Writing in the SMH this morning, Labor MP Tanya Plibersek says:

…job insecurity is bad for workers’ health. Fran Baum from Flinders University followed the fate of Mitsubishi Motors workers who faced losing their jobs. Their health was clearly affected by the insecurity. These new work laws, which make it easier to sack workers, may contribute to worse health in companies that threaten to make use of the new provisions. Employees in companies with fewer than 100 employees can now be sacked for any reason, or no reason; and companies with more than 100 employees can be sacked for anything as long as it’s called an “operational reason”.

I’ve no doubt that the prospect of losing one’s job is stressful (I remember election night in 1998…), and sustained stress can contribute to poor health. The issue that interests me here is whether the new industrial relations laws will contribute to job insecurity in any significant way. One of the curious things about the modern labour market is that the rise of a large, easily sackable casual workforce has not had the effects on job security that many people suppose.

Indeed, despite casualisation, and despite the impending WorkChoices legislation, when Roy Morgan Research did its survey on job security late last year it found the highest level of perceived job safety since it started asking the question back in 1975 – 83%. Morgan doesn’t disaggregate its data by employment type (its strength is a 30 year time series) but other surveys have, and consistent with Morgan’s aggregate result they find that the difference in job security perceptions between casual and permanent workers is much lower than we might have anticipated.

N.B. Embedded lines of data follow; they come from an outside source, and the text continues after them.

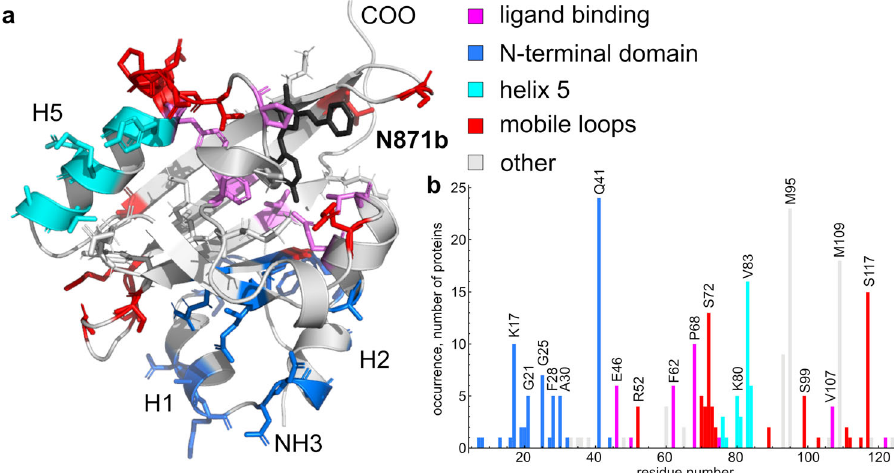
Fig. 6 Analysis of previously published FAST mutations. a Structure of the FAST/ N871b complex. Sidechains of residues that were mutated in any of the enhanced FAST variants are shown by sticks and colored with respect to the presumed role of the mutation. Ligand is shown in black. b Occurrences of mutations at certain positions in 58 reported enhanced FAST variants. In both panels, magenta corresponds to the residues, directly involved in the ligand binding; blue - to the residues that support the packing of the N-terminal domain; cyan - to the residues in the helix H5, red - to the residues in mobile loops. Gray denotes the mutations that do not fall in any of the listed groups. Figure is based on the data provided in the Supplementary Table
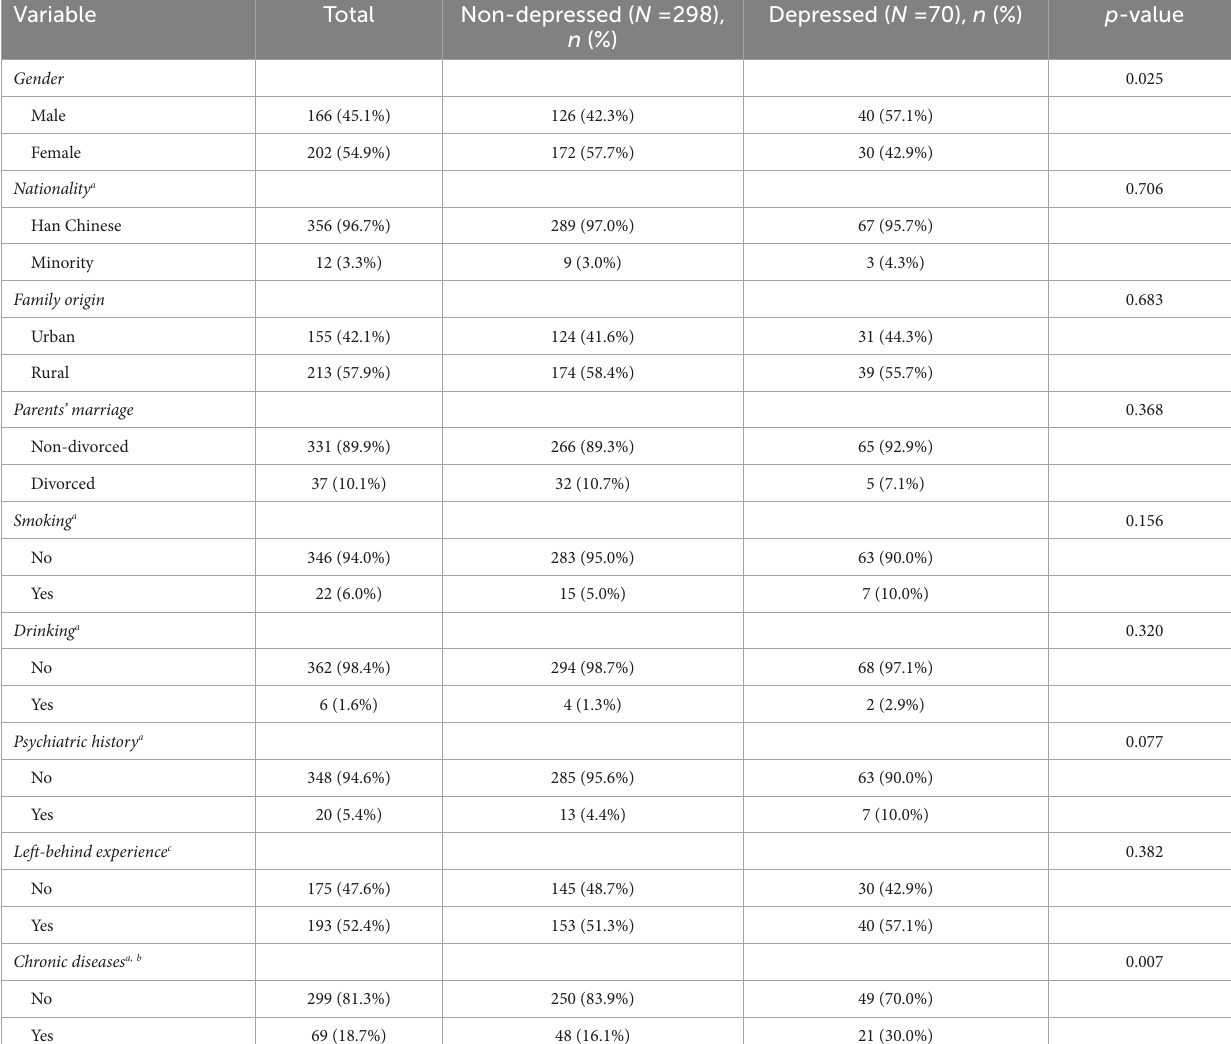
TABLE 1 Characteristics of participants according to PHQ-9 scores >9 ( N = 368).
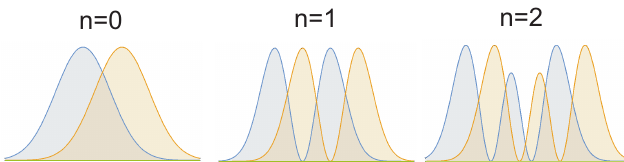
Figure 6. (left) Profiles of the densities of states given by Equation (10) for neighboring electrons with k and k + 1 for n = 0,1,2, where n is the Landau index enumerating the Hermite polynomial in Equation (10). For n odd the central peak disappears, which diminishes by factor ca. 4 the repulsion of two successive electrons (holes) in the k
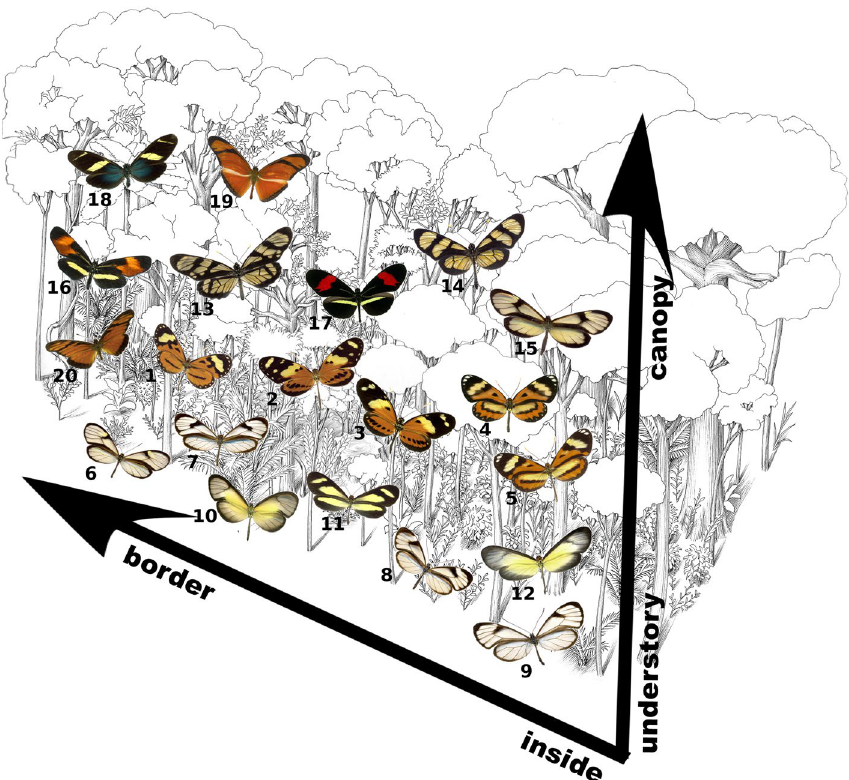
Figure 1. Examples of coexisting mimicry rings in the same local community: tiger (species 1, 2, 3, 4 and 5), blue clearwing (species 6, 7, 8 and 9), yellow clearwing (10, 11 and 12), Methona (13, 14 and 15), erato (16 and 17), sara (18) orange (19 and 20) These butterflies are habitat specialists, using for example a specific part of the forest, such as a certain high of the forest (vertical stratification 37 ) or the border of the forest 54 . Species: 1. Hypothyris euclea laphria ; 2. Melinaea ludovica parayia ; 3. Heliconius numata robigus ; 4. Placidina euryanassa ; 5. Hypothyris ninonia daeta ; 6. Episcada striposis ; 7. Ithomia drymo ; 8. Hypoleria alema proxima ; 9. Pseudoscada acilla acilla ; 10 . Episcada hemixanthe ; 11. Aeria olena ; 12. Scada karschina karschina ; 13. Lycorea ilione ; 14. Methona themisto ; 15. Episcada philoclea ; 16. Eresia lansdorfi ; 17. Heliconius erato phyllis ; 18. Heliconius sara ; 19. Dryas iulia ; 20. Dione juno juno . (Background art by Danilo B. Ribeiro and Rogério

For example, in the 2005 Australian Survey of Social Attitudes, 46% of casual workers and 49% of permanent workers said that they did not worry at all about losing their job. Taking those who worried ‘a little’ as reasonably secure, overall 73% of casuals and 83% of permanent workers felt secure in their jobs. In the HILDA survey (pdf) respondents were asked to give a percentage chance of losing their jobs in the next 12 months. On average, permanent workers thought they had an 8.5% chance of losing their jobs, and casual workers 13.2%.

It’s not obvious that official work contract status in itself produces even these modest differences in job security perceptions, given that casuals are disproportionately represented in occupations where labour demand fluctuates. That is, they are employed as casuals because they are in jobs that are inherently less viable, rather than casual status itself producing a significant amount of additional insecurity. If your employer is losing money your job is at risk regardless of your permanent status, as the Mitsibushi workers were; if your employer is doing well and you are performing OK you will be reasonably secure, even if you are a casual.

It follows from this that WorkChoices in itself probably won’t add much to job insecurity, which is primarily a product of the laws of supply of demand, and not the laws of the nation.